Yours sincerely, Barbara Lomax
He took a paperknife and carefully cut through the layers of Sellotape swathing the packet, noting with amusement that Ada had scrawled her name across the main junctions of tape, thus making it almost impossible to remove and replace them undetected.
Like a sensible Yorkshire woman, she obviously felt that only fools and gods put those they trusted most in the way of temptation.

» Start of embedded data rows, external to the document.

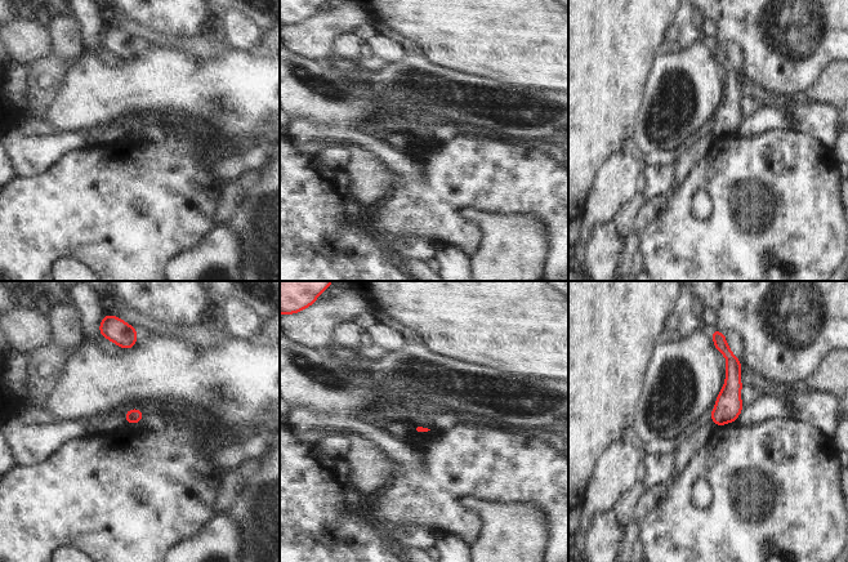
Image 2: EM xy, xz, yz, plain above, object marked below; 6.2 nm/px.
inspect em planes letters same

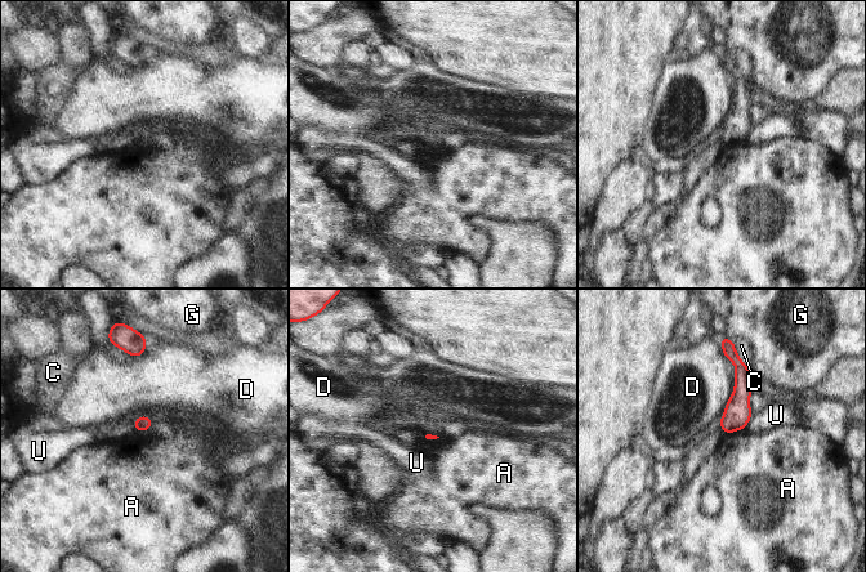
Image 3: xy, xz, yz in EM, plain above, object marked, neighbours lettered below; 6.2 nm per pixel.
accept # longest_contact C 180 nm; A other, C other, D other, G other, U other; border 3:(745, 427), (724, 434); none of them fits

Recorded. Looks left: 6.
inspect 3d 2um at (1770, 1540, 2580) # branch stops here

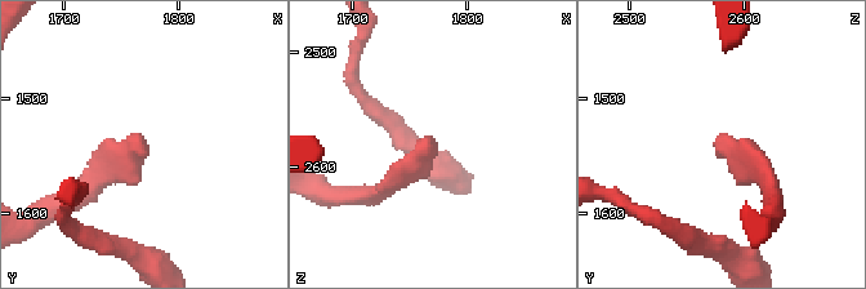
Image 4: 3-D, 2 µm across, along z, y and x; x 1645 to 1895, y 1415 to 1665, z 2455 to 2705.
inspect em yz step 4 tint at (1768, 1534, 2582) # now the EM

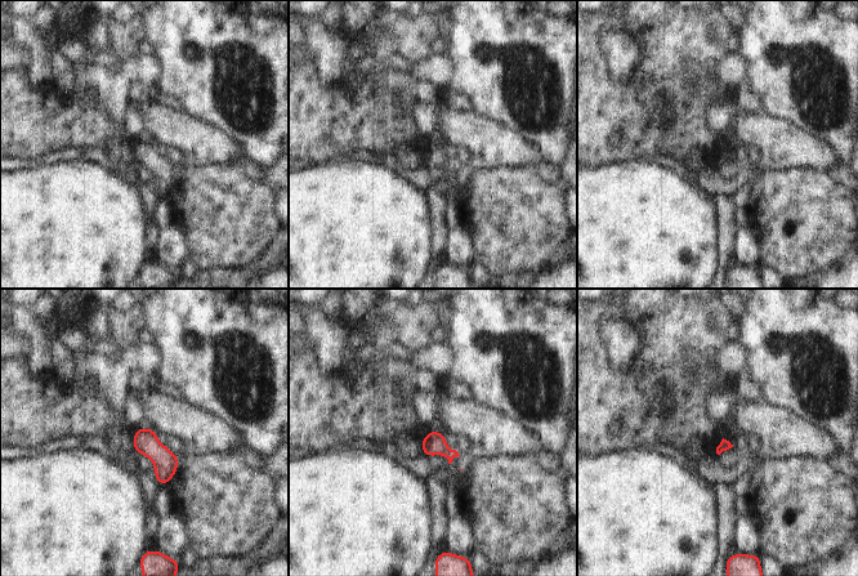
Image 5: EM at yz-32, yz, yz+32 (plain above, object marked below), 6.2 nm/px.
inspect em planes letters same # cut it another way

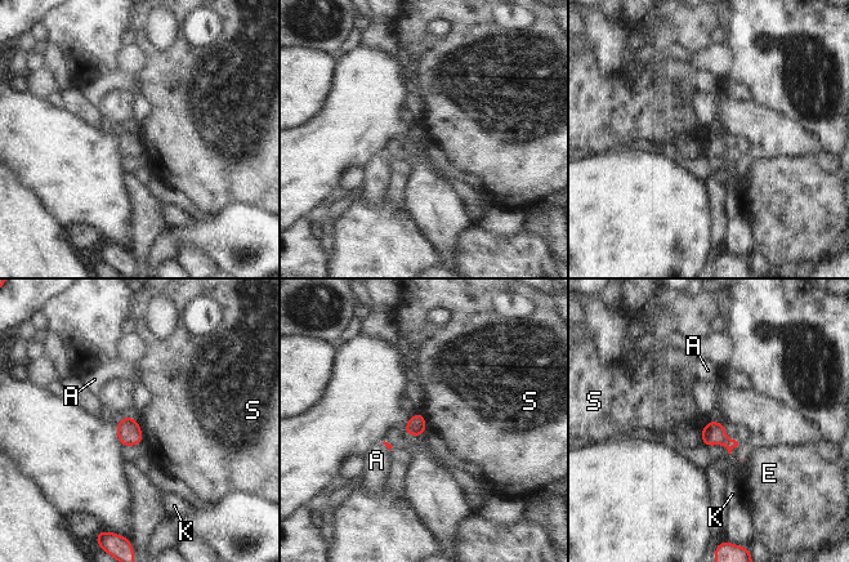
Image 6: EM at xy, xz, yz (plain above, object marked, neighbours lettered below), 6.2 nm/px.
accept # A other, E other, K other, S other; border 6:(137, 420), (143, 440); none of them fits

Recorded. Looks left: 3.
inspect 3d 4um at (1900, 1720, 2610) # free end

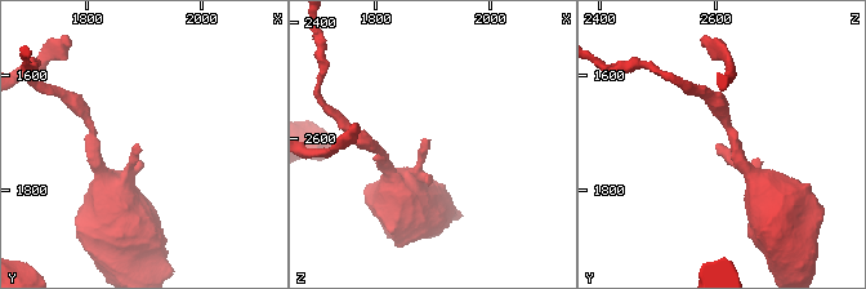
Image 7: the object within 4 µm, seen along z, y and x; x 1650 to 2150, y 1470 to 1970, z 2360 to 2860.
inspect em planes letters at (1895, 1730, 2605)

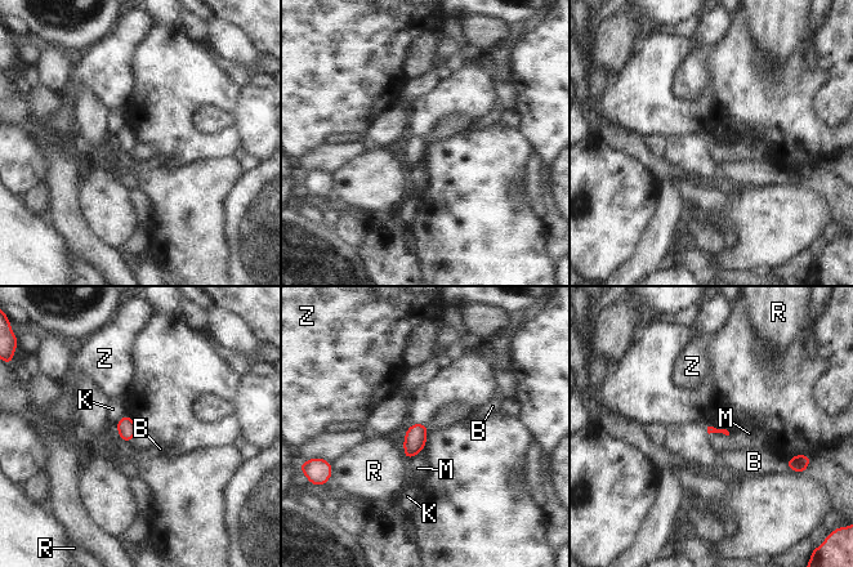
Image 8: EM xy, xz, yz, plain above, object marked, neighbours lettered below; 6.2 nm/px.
accept # longest_contact M 100 nm; B other, K other, M other, R other, Z other; none of them fits

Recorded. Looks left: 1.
inspect em 3.6um yz step 16 letters at (1780, 1430, 2100) # stops while still wide

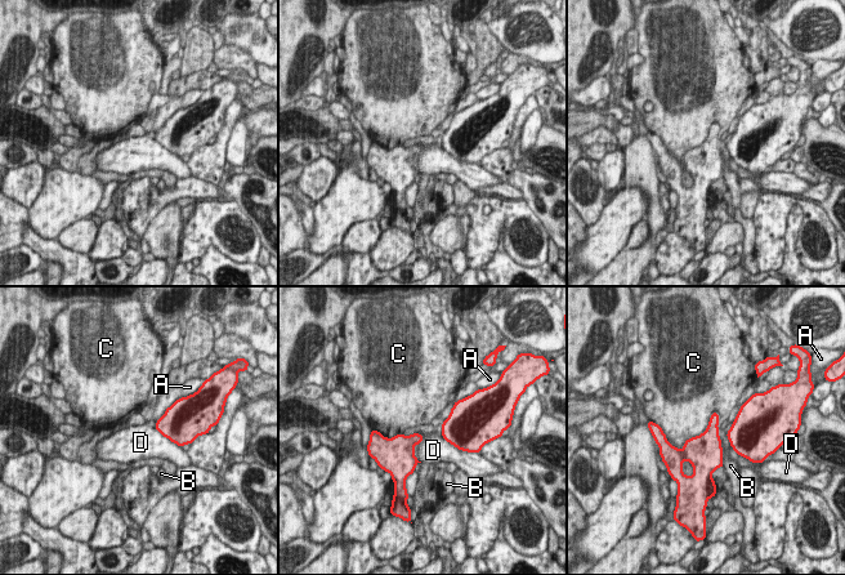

The packet contained another envelope addressed to him in Ada's hand, a plastic folder stuffed with documents and letters, an old exercise book and yet another package wrapped in a piece of chamois leather so dry that it cracked as he tried to unfold it. What emerged, as though from the fragments of a very old eggshell, was another book, about the size of a World's Classics volume. It had a leather cover and was clearly home-made, with exercise-book paper cut down and sewn together with oiled thread and a soldier's careful stitch. Each page was crammed with minute writing in faded pencil. Pascoe rose and got the Sherlock Holmes magnifying glass which had been a joke birthday present many years ago. He examined a page at random
...
New Years Day - its snowing - we all moan but not much - a man can thole cold - in fact theres talk of a fellow in 3 platoon deliberately let his left foot get frostbitten so as hed lose a couple of toes and get Blightied - could be true seeing as words gone up on Orders that not taking proper precautions against frostbite is an offence - next thing not ducking a bullet will be an offence! One things for sure but - it can get as cold as it likes but nobody wants the winter over - like little Harry Holmes whos got a way with words and a not half bad voice either sings - The flowers that bloom in the Spring trala are bottomed in bone meal and blood And the brass hats are starting to sing trala Lets attack dear old Fritzes left wing trala And straighten our line through that wood So thats what we mean when we say or we sing Fuck off to the flowers that bloom in the Spring! - Happy New Year to everybody - everybody who wants this war to finish I mean - British or German. Happy New Year.